A rendere la storia ancora più ricca e complicata è la consapevolezza che ci sono stati diversi periodi in cui le acque sotterranee sono fluite e rifluite nel tempo, lasciando agli scienziati di Curiosity un’accozzaglia di pezzi di puzzle da assemblare in una linea temporale precisa.

Dieci anni di attività, ancora in corso

Il 5 agosto Curiosity festeggerà il suo 10° anno su Marte. Sebbene il rover stia mostrando la sua età dopo un intero decennio di esplorazione, nulla gli ha impedito di continuare la sua ascesa.

Il 7 giugno, Curiosity è entrato in modalità di sicurezza dopo aver rilevato una temperatura più alta del previsto in una scatola di controllo degli strumenti all’interno del corpo del rover. La modalità sicura si verifica quando un veicolo spaziale rileva un problema e spegne automaticamente tutte le funzioni tranne quelle più essenziali per consentire agli ingegneri di valutare la situazione.

Il rover Curiosity della NASA ha catturato le prove degli strati che si sono formati con l’accumulo e la rimozione della sabbia trasportata dal vento in una località soprannominata “Las Claritas”. Questa immagine è stata catturata con la Mastcam di Curiosity il 19 maggio 2022, il 3.478° giorno marziano, o sol, della missione.

Sebbene Curiosity sia uscito dalla modalità sicura e sia tornato a funzionare normalmente due giorni dopo, gli ingegneri del JPL stanno ancora analizzando la causa esatta del problema. Si sospetta che la modalità sicura sia stata attivata dopo che un sensore di temperatura ha fornito una misurazione imprecisa, e non c’è alcun segno che possa influire in modo significativo sulle operazioni del rover, poiché i sensori di temperatura di riserva possono garantire che l’elettronica all’interno del corpo del rover non si scaldi troppo.
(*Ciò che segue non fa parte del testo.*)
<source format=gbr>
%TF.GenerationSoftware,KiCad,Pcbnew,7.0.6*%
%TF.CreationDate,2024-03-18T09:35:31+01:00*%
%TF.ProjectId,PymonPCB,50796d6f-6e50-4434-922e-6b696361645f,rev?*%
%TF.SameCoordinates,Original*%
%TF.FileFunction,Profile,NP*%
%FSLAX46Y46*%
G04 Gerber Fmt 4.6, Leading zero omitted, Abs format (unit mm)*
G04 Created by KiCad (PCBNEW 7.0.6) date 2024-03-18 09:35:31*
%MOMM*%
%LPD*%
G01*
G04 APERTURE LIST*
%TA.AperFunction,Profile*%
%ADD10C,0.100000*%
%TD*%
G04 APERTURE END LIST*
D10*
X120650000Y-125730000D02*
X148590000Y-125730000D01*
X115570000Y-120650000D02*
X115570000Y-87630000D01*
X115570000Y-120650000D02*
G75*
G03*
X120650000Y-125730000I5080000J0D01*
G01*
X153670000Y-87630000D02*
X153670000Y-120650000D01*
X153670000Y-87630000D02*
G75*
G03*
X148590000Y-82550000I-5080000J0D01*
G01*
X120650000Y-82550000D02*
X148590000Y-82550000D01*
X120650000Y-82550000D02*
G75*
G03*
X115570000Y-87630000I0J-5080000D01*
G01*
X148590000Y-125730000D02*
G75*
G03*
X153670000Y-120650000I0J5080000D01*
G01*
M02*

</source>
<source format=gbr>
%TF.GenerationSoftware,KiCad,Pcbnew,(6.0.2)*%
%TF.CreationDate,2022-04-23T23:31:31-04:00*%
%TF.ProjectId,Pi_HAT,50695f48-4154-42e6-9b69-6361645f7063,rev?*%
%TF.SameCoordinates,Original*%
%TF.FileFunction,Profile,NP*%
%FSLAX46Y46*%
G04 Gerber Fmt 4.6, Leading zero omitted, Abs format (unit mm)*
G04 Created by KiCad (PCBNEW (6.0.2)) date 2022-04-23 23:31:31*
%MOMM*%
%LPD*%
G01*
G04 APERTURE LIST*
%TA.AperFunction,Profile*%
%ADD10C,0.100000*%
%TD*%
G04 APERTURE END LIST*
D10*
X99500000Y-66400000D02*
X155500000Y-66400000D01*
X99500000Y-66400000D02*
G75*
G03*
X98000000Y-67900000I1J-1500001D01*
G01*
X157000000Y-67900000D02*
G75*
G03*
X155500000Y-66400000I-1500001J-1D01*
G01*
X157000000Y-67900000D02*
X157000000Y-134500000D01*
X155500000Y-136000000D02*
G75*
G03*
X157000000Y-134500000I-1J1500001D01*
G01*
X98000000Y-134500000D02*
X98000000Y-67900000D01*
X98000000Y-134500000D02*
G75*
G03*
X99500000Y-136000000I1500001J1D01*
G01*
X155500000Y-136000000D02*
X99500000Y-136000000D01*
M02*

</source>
Anche le ruote in alluminio del rover mostrano segni di usura. Il 4 giugno, il team di ingegneri ha ordinato a Curiosity di scattare nuove foto delle ruote, cosa che faceva ogni 1.000 metri, per verificarne lo stato generale.
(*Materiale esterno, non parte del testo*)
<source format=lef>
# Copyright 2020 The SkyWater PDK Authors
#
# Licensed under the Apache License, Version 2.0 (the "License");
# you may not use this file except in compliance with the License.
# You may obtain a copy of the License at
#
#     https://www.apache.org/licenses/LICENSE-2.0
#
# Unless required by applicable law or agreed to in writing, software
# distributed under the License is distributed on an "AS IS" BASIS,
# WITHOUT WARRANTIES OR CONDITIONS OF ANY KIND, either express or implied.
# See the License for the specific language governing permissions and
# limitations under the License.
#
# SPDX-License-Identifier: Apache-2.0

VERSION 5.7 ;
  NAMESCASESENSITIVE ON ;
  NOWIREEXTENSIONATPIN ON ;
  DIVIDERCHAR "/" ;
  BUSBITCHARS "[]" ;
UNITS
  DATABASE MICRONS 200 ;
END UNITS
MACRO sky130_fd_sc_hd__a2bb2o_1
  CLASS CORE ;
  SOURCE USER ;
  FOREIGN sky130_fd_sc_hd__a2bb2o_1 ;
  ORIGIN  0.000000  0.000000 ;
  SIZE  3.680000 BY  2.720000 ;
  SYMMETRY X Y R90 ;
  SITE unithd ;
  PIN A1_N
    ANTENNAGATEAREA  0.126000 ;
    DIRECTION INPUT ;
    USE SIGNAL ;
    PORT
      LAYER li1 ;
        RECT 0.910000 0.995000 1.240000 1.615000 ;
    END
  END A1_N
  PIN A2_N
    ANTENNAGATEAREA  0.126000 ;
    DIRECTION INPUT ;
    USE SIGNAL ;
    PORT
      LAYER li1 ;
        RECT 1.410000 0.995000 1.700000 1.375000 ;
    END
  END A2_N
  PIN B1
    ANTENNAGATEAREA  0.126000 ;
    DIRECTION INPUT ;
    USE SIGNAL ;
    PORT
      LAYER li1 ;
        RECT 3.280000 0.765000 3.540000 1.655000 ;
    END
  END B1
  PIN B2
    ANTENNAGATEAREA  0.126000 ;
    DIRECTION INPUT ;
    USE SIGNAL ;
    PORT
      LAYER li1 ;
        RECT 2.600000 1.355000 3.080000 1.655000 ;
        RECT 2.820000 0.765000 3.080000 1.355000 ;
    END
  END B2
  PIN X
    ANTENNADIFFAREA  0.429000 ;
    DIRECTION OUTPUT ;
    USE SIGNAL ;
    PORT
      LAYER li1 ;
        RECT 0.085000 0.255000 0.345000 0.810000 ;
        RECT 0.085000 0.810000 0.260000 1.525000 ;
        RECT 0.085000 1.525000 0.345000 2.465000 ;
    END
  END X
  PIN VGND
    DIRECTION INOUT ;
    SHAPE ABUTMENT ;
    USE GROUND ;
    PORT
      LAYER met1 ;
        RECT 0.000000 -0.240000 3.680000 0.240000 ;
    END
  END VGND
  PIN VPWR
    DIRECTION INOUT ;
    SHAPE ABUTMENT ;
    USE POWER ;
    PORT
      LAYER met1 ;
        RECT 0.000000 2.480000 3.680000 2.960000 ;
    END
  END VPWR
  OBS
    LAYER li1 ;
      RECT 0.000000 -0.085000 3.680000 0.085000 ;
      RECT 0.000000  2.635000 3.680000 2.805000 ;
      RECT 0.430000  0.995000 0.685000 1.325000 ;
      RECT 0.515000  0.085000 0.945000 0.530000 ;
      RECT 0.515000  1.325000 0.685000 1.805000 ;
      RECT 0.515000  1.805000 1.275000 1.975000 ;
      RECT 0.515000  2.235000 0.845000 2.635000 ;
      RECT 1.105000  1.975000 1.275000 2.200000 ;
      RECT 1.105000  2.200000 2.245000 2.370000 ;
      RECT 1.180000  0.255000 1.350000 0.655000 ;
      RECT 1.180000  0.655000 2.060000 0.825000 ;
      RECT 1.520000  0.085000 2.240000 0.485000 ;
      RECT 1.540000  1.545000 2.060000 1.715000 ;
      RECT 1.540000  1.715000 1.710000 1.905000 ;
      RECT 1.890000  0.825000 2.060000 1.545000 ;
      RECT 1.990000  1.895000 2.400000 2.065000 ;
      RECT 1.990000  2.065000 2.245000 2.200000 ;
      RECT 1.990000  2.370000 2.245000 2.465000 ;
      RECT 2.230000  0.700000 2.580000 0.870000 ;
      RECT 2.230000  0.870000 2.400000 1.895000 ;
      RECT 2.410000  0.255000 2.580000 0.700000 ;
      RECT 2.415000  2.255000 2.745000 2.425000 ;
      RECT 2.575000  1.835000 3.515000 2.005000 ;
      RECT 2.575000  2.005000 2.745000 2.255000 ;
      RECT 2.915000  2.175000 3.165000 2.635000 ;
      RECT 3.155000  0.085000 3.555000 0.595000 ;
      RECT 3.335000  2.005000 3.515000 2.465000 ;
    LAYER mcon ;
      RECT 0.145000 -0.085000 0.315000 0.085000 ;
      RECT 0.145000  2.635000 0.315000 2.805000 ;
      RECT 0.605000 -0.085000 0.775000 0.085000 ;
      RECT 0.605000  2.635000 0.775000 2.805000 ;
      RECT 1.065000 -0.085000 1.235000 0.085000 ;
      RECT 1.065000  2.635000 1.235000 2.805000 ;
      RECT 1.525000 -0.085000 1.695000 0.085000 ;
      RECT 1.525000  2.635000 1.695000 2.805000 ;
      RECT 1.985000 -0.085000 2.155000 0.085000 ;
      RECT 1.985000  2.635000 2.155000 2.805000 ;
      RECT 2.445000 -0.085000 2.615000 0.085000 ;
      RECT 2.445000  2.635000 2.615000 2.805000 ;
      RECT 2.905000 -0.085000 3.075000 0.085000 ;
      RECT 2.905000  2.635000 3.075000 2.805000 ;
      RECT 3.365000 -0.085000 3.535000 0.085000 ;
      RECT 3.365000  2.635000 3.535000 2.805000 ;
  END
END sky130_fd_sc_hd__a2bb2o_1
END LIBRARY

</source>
Il team ha scoperto che la ruota centrale sinistra aveva danneggiato uno dei suoi grousers, i battistrada a zig-zag lungo le ruote di Curiosity. Questa ruota in particolare aveva già quattro battistrada rotti, quindi ora sono cinque su 19 rotti.

I battistrada danneggiati in precedenza hanno attirato l’attenzione online di recente perché parte della “pelle” metallica tra di essi sembra essersi staccata dalla ruota negli ultimi mesi, lasciando un vuoto.

Il team ha deciso di aumentare le immagini delle ruote ogni 500 metri – un ritorno alla cadenza originale. Un algoritmo di controllo della trazione aveva rallentato l’usura delle ruote abbastanza da giustificare l’aumento della distanza tra le immagini.

Abbiamo dimostrato con i test a terra che possiamo guidare in sicurezza sui cerchioni delle ruote, se necessario“, ha dichiarato Megan Lin, project manager di Curiosity al JPL. Se mai dovessimo raggiungere il punto in cui una singola ruota ha rotto la maggior parte delle sue scanalature, potremmo effettuare una rottura controllata per liberare i pezzi rimasti“. In base alle tendenze recenti, sembra improbabile che si debba intervenire in questo modo. Le ruote stanno resistendo bene e forniscono la trazione necessaria per continuare la nostra scalata“.